Now, for the Job deletion, if you don't want to use the feature gates, I think you can either access the API programmatically to locate and delete finished Jobs or make them dependant on a parent object that deletes them in cascade. For Jobs specifically, there's only CronJobs. The downside is that CronJobs are meant to be time-scheduled objects, this means that you need to start designing on a time-based object.

Consider that by design, Jobs are meant to stay after the completion to preserve data related to what happened while they're processing data. Also, from v1.12, they're also designed to delete themselves, meaning that enabling these feature gates is probably the most straightforward way to achieve what you want.

Solution 2:

To wait until a resource (like Deployment, Job, etc.) has rolled out, and all its objects are ready, run:

kubectl rollout status {Resource Type} {Resource name}

For example:

  $ kubectl rollout status deployment my-app

    Waiting for rollout to finish: 0 of 1 updated replicas are available...
    Waiting for latest deployment config spec to be observed by the controller loop...
    replication controller "my-app" successfully rolled out

Another way is to wait for a specific pod, by id, or even better - by label. For example:

kubectl wait --for=condition=ready pod -l app=my-app

Note that if the pod was created with kubectl run my-app ... (and not with "create deployment"), the label would probably be run=my-app

Solution 3:

You should not wait on pods, wait works for jobs.
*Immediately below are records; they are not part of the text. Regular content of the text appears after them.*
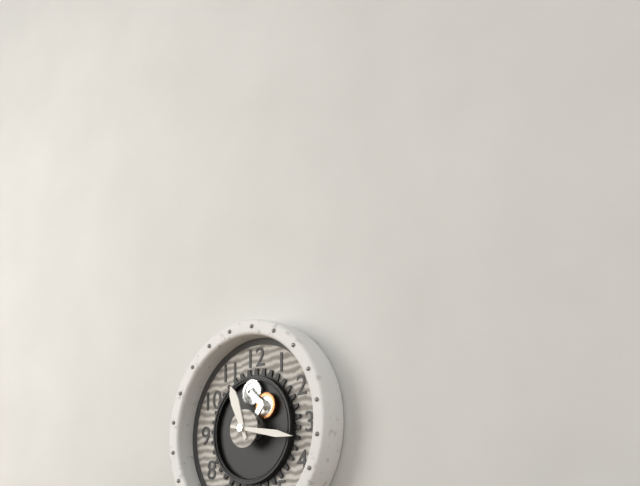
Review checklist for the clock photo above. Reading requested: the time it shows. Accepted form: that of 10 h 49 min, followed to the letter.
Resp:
11 h 17 min
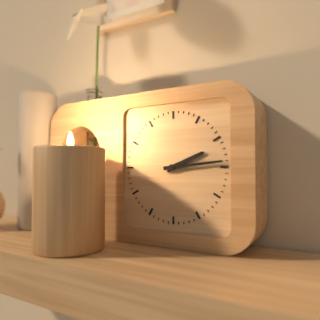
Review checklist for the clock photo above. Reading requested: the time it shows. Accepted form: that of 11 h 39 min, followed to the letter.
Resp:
2 h 14 min
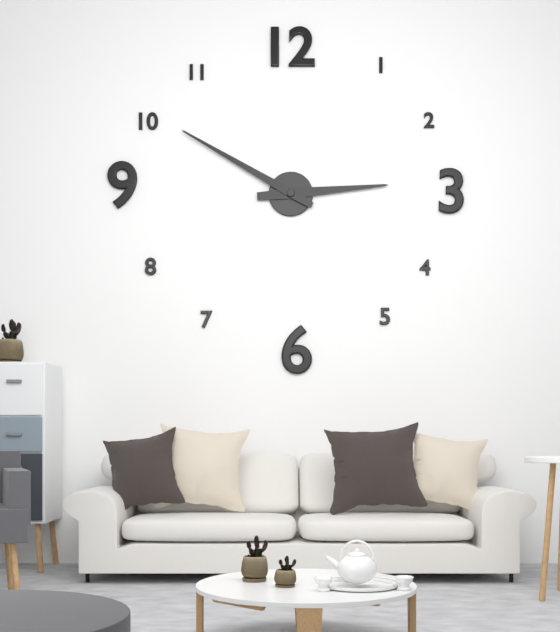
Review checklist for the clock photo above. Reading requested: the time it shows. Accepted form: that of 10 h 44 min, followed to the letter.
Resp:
2 h 50 min
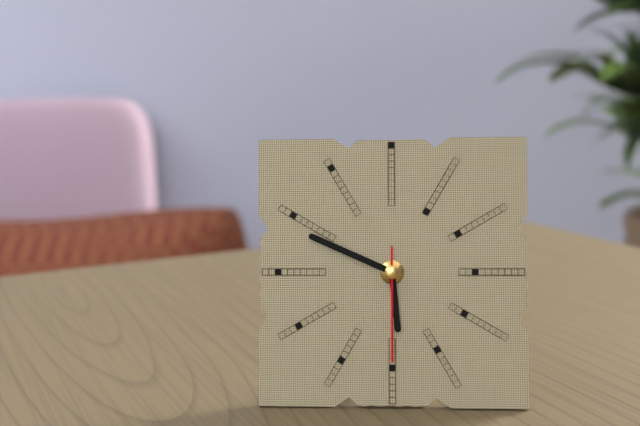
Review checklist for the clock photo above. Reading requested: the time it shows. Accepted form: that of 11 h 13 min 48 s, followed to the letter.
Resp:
5 h 49 min 30 s
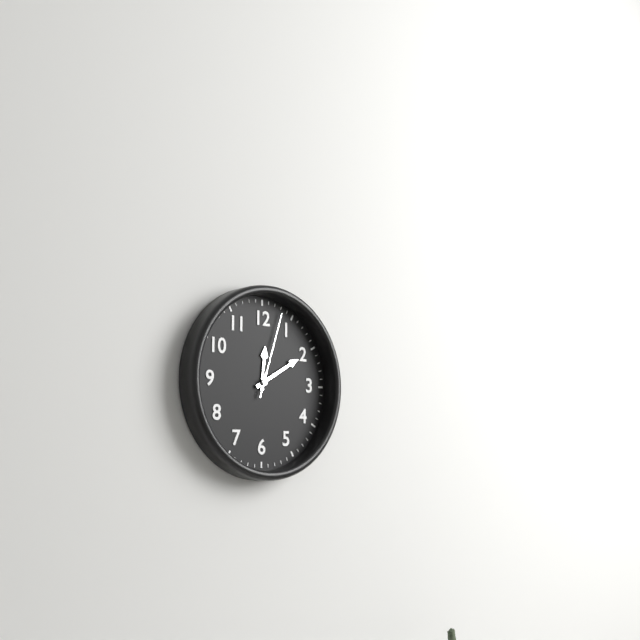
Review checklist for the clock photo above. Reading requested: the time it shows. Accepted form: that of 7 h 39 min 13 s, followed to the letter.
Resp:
12 h 10 min 03 s
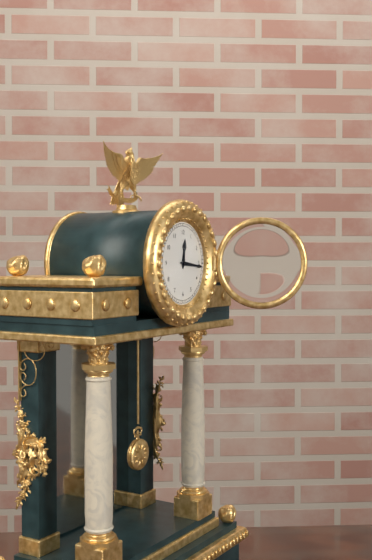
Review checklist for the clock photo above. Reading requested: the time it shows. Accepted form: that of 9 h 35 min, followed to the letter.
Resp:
12 h 16 min
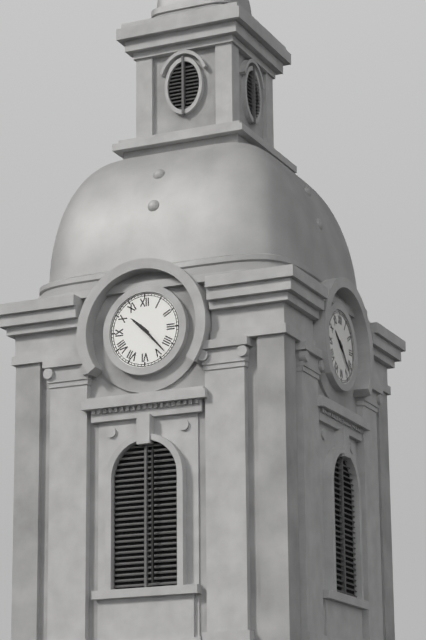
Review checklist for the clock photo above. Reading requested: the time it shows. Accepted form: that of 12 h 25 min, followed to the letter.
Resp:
10 h 23 min
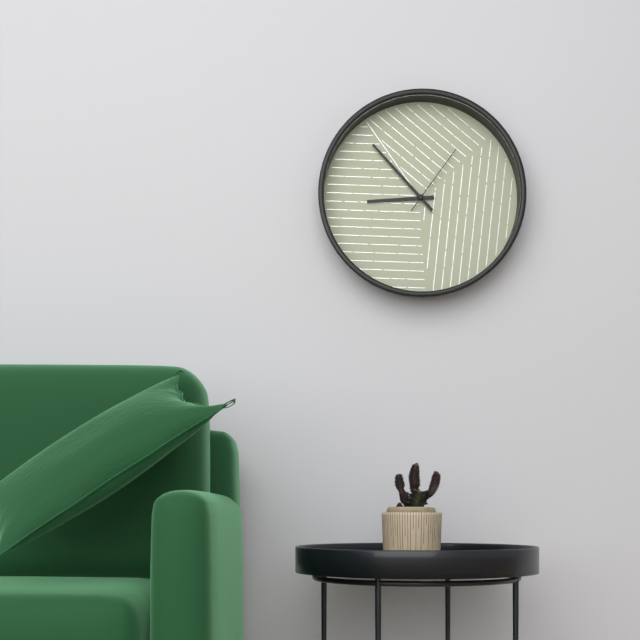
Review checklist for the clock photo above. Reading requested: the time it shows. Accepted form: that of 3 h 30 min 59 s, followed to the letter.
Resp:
8 h 53 min 06 s
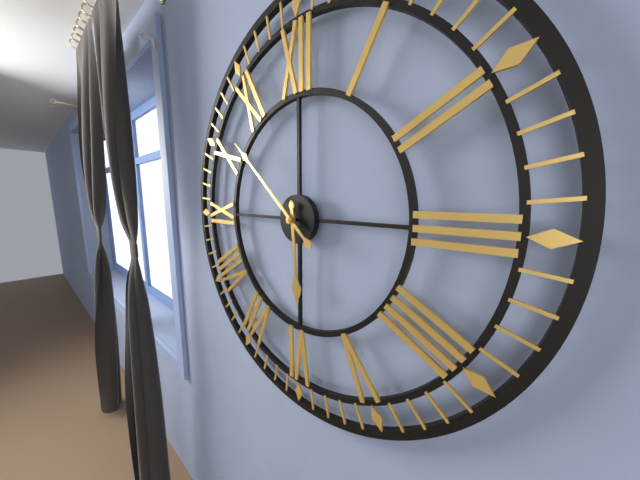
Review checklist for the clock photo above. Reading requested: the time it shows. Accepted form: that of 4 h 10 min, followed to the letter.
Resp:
5 h 52 min
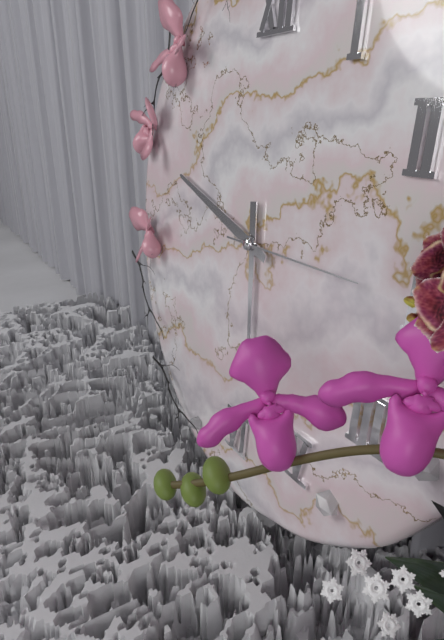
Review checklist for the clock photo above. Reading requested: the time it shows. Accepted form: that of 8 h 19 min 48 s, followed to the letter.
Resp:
5 h 48 min 15 s
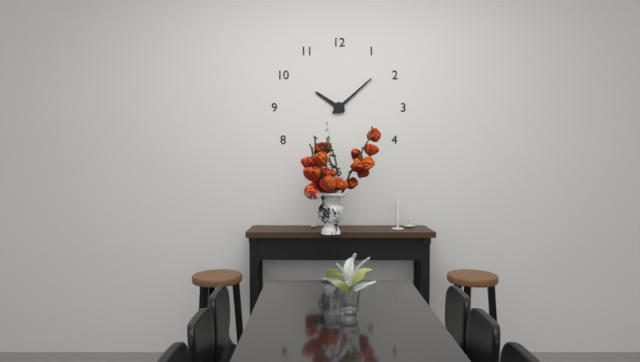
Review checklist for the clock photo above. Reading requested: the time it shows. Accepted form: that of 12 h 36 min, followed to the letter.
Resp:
10 h 08 min
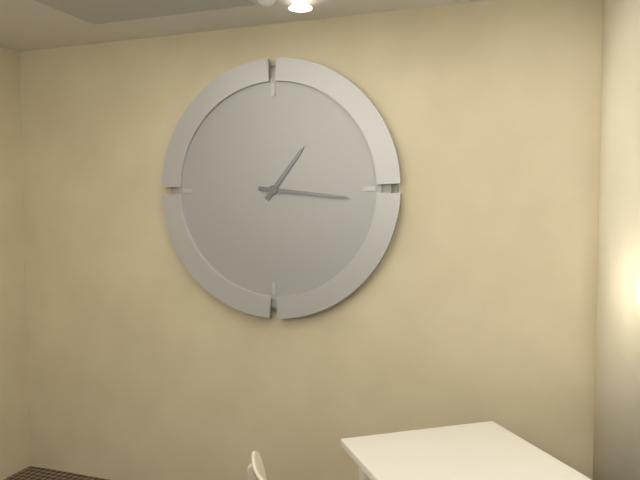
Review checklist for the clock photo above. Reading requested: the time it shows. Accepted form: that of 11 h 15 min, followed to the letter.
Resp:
1 h 16 min
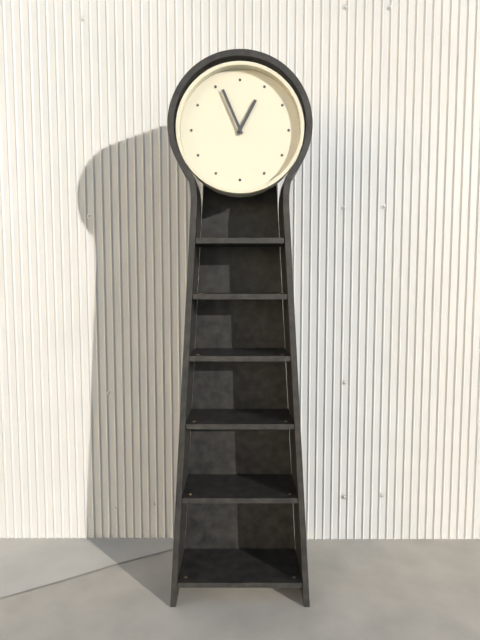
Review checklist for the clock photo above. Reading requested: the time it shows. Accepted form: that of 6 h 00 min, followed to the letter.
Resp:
12 h 56 min
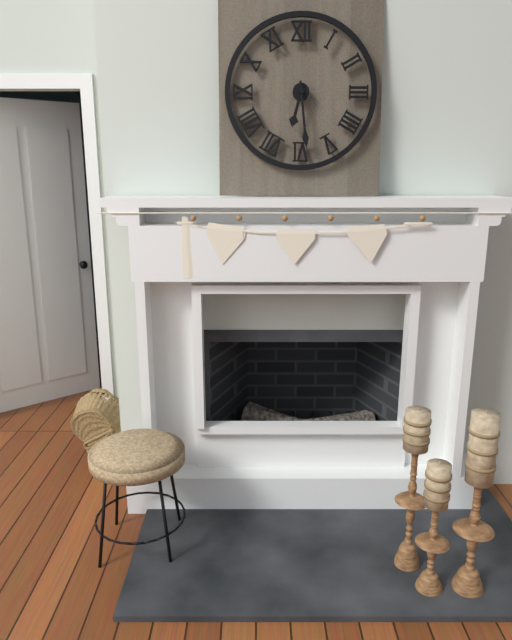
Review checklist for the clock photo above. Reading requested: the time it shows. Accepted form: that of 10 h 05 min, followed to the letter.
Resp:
6 h 29 min
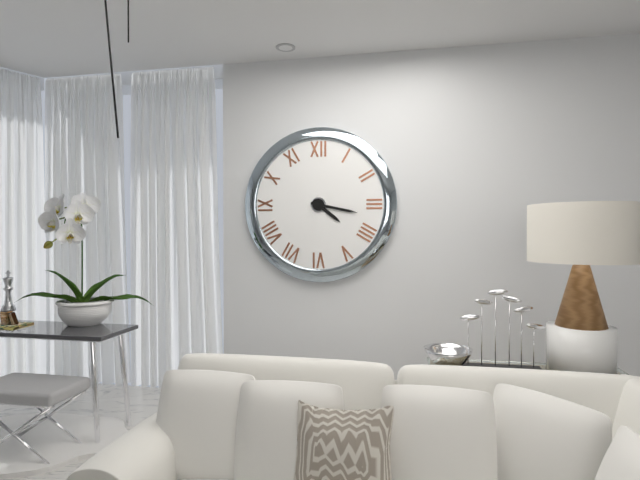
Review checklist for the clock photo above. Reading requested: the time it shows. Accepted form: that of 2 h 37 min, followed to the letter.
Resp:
4 h 17 min
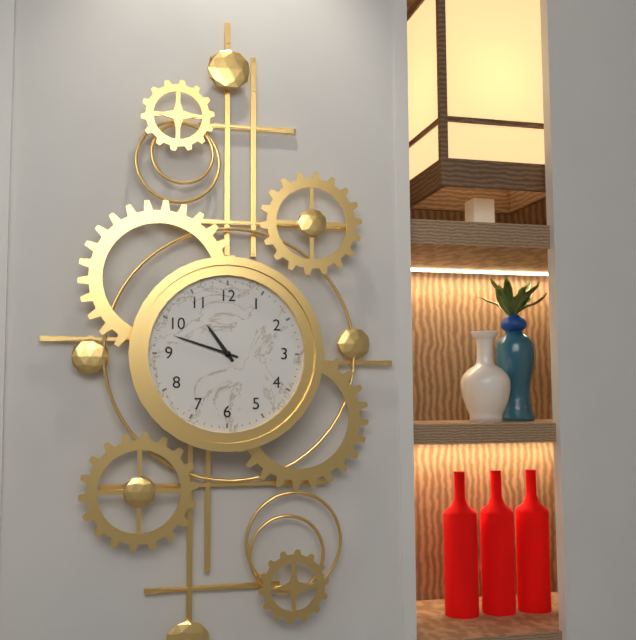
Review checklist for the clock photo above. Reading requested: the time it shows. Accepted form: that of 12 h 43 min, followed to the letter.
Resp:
10 h 48 min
I am not sure that Completed should be the condition - complete seems to work at least locally for me, so it should be kubectl wait --timeout=-1s --for=condition=complete job/${job_name}

And besides that, unless you want to wait for it indefinitely, check that you are specifying --timeout=-1s, negative one, as timeout. kubectl wait takes any negative timeout param as "wait for a week".

From Kubernetes docs:

    The length of time to wait before giving up. 
    Zero means check once and don't wait, negative means wait for a week.